TAREA A REALIZAR => Pasa al inglés esta oración del fragmento sobre Elizabeth y Margaret Miller: «Margaret, estudiante becada, tenía una madre a la que estaba muy unida y con la que compartiría un modesto piso en Nueva York después de graduarse».

La rima, escribió Elizabeth en su diario por la misma época, es mística
. Esos poemas, como quizá todos sus poemas, eran conjuros contra la soledad de la que a menudo hablaban.
Cuando no estaba pensando en su madre aquella última primavera en Vassar, pensaba en Margaret Miller, esbelta, de pelo negro, sobria, todo lo que la intrépida Elizabeth, que todavía era una niña despeinada, a pesar de sus elegantes trajes a medida y sus pendientes de perlas, no era. Margaret, estudiante becada, tenía una madre a la que estaba muy unida y con la que compartiría un modesto piso en Nueva York después de graduarse. No sólo el que Margaret evitase las escasas muestras de afecto físico de Elizabeth durante el año que habían pasado juntas como compañeras de habitación en Vassar le decía que un romance no funcionaría. Las emociones de Margaret eran incluso más cohibidas que las de Elizabeth: Margaret nunca rompía a llorar, nunca bebía hasta caer en la inconsciencia, aunque solía ser paciente con Elizabeth cuando ella sí lo hacía, se sentaba a su lado en el suelo y le acariciaba la cabeza cuando lloraba a gritos por mi madre
, la única manera en que Elizabeth podía expresar con seguridad en presencia de Margaret el temor que sentía ante su inminente separación.

DATOS DE ENTRADA =>

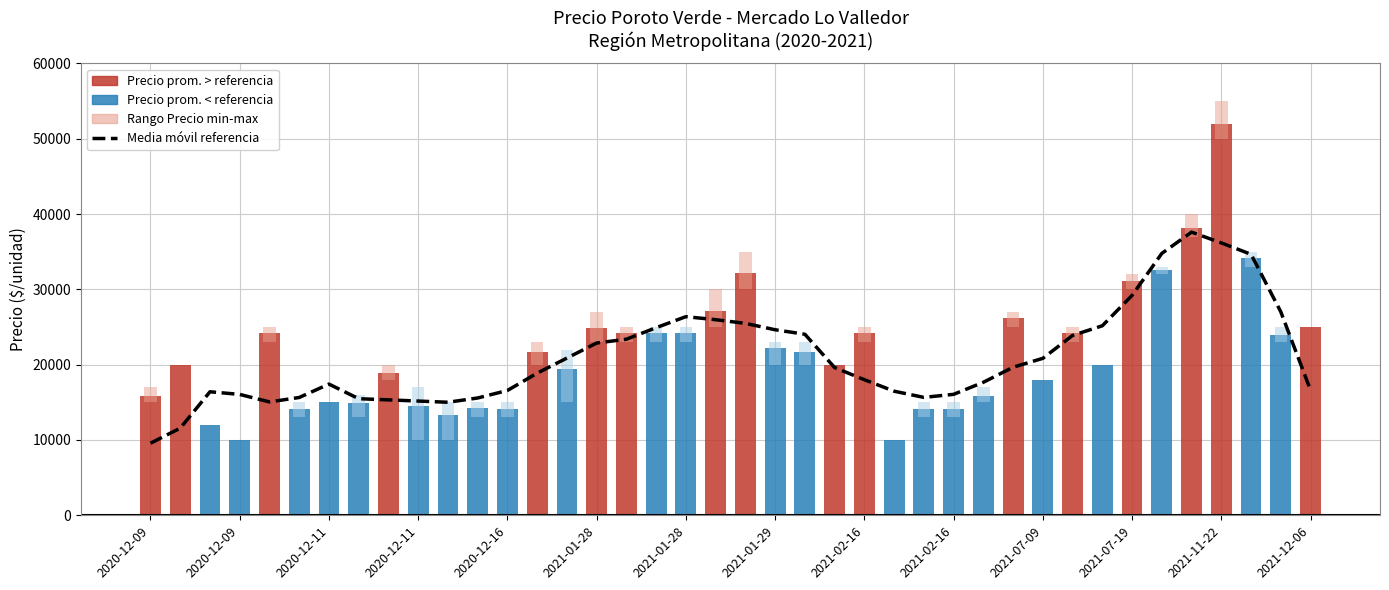

The value at 37 is 34655.4. True or false?

True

TAREA RESUELTA => Margaret, a scholarship student, had a mother to whom she was very close and with whom she would share a modest apartment in New York after graduating.